Co-crystallization brings new opportunities for improving the solubility and dissolution rate of drugs with the chance of finely tuning some relevant chemical–physical properties of mixtures containing bioactive compounds. As co-crystallization process involves several molecular species, which are generally solid at room conditions, its control requires accurate knowledge and monitoring of the different phase that might appear during the formulation stage. In the present study the suitability of X-ray powder diffraction (XRPD) and Fourier-transformed infrared (FTIR) spectroscopy in quantifying mixtures of carbamazepine polymorphs (forms I and III), saccharin, and carbamazepine–saccharin cocrystals (form I) is assessed. Quaternary crystalline mixtures typically produced in the process of co-crystal production were analyzed by multivariate methods.
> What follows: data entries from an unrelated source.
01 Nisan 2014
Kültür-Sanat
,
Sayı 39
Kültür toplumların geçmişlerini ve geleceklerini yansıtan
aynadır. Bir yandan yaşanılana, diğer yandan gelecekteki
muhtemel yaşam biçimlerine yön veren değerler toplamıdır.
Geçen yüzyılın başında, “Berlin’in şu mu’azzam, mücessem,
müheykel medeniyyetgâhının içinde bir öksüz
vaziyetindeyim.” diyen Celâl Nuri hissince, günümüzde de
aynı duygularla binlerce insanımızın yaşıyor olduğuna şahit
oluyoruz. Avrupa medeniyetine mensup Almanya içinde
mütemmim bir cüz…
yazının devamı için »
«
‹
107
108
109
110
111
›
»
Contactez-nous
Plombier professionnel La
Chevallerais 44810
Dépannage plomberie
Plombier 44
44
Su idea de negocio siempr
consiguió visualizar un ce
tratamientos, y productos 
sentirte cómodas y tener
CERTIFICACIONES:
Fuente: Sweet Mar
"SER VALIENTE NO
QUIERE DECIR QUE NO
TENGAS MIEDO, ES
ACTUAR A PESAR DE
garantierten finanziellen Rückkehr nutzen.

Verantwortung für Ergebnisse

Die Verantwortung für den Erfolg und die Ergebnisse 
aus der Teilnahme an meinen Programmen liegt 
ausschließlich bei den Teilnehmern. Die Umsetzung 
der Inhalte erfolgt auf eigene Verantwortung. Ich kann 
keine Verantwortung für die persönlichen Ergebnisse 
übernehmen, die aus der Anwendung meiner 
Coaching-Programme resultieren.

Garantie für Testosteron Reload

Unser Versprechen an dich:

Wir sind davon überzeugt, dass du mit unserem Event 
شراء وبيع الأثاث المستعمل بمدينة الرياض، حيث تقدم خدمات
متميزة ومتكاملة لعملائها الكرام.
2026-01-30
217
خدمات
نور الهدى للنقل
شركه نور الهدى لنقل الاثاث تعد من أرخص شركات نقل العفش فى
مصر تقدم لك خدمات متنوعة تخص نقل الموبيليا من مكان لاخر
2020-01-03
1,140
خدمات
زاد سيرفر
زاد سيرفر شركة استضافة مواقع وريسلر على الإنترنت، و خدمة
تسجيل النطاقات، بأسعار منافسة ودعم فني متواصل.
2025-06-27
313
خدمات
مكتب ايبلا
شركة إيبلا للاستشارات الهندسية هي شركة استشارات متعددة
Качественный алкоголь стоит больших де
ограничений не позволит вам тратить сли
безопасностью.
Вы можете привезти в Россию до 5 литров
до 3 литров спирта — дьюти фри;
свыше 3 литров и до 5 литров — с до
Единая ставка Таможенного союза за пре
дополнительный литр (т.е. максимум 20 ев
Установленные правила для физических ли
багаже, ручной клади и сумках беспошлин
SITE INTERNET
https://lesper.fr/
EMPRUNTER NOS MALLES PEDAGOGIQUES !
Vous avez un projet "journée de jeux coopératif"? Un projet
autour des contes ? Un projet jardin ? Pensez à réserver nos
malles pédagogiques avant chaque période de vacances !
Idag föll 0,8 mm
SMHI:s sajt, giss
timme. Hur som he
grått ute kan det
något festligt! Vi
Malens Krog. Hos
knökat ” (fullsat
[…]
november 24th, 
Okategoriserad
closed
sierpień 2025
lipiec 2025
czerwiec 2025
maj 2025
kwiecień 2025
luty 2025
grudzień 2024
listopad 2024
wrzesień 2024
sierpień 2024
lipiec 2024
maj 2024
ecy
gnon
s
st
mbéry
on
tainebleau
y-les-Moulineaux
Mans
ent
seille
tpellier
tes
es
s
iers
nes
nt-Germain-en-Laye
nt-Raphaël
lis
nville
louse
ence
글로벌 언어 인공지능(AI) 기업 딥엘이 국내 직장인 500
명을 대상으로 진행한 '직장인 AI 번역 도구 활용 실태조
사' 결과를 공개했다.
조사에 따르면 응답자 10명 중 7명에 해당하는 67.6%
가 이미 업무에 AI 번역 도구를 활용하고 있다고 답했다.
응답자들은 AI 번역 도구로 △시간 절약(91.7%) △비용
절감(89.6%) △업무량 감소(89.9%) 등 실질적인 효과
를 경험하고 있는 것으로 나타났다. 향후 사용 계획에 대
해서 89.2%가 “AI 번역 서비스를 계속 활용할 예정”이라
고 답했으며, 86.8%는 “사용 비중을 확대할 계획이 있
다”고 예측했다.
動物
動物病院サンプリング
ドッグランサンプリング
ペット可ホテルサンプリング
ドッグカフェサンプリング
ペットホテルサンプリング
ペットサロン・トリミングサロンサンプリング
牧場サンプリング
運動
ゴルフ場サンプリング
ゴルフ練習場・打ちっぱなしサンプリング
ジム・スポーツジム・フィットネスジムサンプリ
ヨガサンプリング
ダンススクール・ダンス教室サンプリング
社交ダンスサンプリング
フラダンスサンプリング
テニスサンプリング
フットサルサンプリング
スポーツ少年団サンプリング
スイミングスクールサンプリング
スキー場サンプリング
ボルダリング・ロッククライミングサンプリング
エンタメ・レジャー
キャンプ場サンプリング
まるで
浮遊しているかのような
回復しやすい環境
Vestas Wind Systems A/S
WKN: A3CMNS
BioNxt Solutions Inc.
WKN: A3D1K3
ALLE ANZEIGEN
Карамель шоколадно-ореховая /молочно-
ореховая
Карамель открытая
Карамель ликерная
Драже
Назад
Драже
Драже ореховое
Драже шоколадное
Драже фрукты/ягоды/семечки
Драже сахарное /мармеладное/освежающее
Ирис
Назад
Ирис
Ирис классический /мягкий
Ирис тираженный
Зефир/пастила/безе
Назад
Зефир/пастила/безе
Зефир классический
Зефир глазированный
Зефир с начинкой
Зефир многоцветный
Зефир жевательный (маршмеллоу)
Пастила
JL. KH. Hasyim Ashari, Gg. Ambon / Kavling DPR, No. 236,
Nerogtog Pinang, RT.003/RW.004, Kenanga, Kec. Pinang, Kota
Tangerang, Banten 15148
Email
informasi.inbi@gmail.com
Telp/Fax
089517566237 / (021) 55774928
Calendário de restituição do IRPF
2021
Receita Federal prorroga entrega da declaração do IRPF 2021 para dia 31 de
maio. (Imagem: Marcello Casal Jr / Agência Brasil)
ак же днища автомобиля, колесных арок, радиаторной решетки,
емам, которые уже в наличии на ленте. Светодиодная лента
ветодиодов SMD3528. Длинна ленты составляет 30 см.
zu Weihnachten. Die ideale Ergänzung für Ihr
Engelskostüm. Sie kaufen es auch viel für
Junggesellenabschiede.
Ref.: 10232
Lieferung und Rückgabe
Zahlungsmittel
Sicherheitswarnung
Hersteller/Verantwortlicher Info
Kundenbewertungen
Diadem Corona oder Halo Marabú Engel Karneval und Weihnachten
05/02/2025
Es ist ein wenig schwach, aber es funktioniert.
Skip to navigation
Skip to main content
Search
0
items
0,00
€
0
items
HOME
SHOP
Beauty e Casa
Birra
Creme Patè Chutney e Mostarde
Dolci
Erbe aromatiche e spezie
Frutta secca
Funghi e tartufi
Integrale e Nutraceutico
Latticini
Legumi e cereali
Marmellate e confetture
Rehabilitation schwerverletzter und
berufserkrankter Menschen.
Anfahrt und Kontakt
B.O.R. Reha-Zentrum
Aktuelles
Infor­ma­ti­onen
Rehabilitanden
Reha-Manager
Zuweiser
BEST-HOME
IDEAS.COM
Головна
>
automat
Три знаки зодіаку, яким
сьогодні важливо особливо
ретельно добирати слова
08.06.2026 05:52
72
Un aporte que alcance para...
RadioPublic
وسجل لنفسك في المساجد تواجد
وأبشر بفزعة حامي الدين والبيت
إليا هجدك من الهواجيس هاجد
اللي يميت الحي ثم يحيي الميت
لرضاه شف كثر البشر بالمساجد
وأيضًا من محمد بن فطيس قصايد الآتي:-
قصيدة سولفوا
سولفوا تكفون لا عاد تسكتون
Principal component analysis (PCA) was used for the identification of the crystal phases, while unsupervised simultaneous fitting of the spectra from pure phases, or supervised partial least squares (PLS) methods were used for their quantitative determination. The performance of data analysis was enhanced by applying peculiar pre-processing methods, such as SNIP filtering in case of FTIR and PCA filtering in case of XRPD. It was found that, for XRPD data, the automatic multi-fitting procedures and PLS models developed in this study are able to quantify single phases in mixtures to an accuracy level comparable to that obtained by the widely used Rietveld method, which, however, requires knowledge of the crystal structures. For FTIR data the results here obtained prove that this technique can be used as a fast method for polymorph characterization.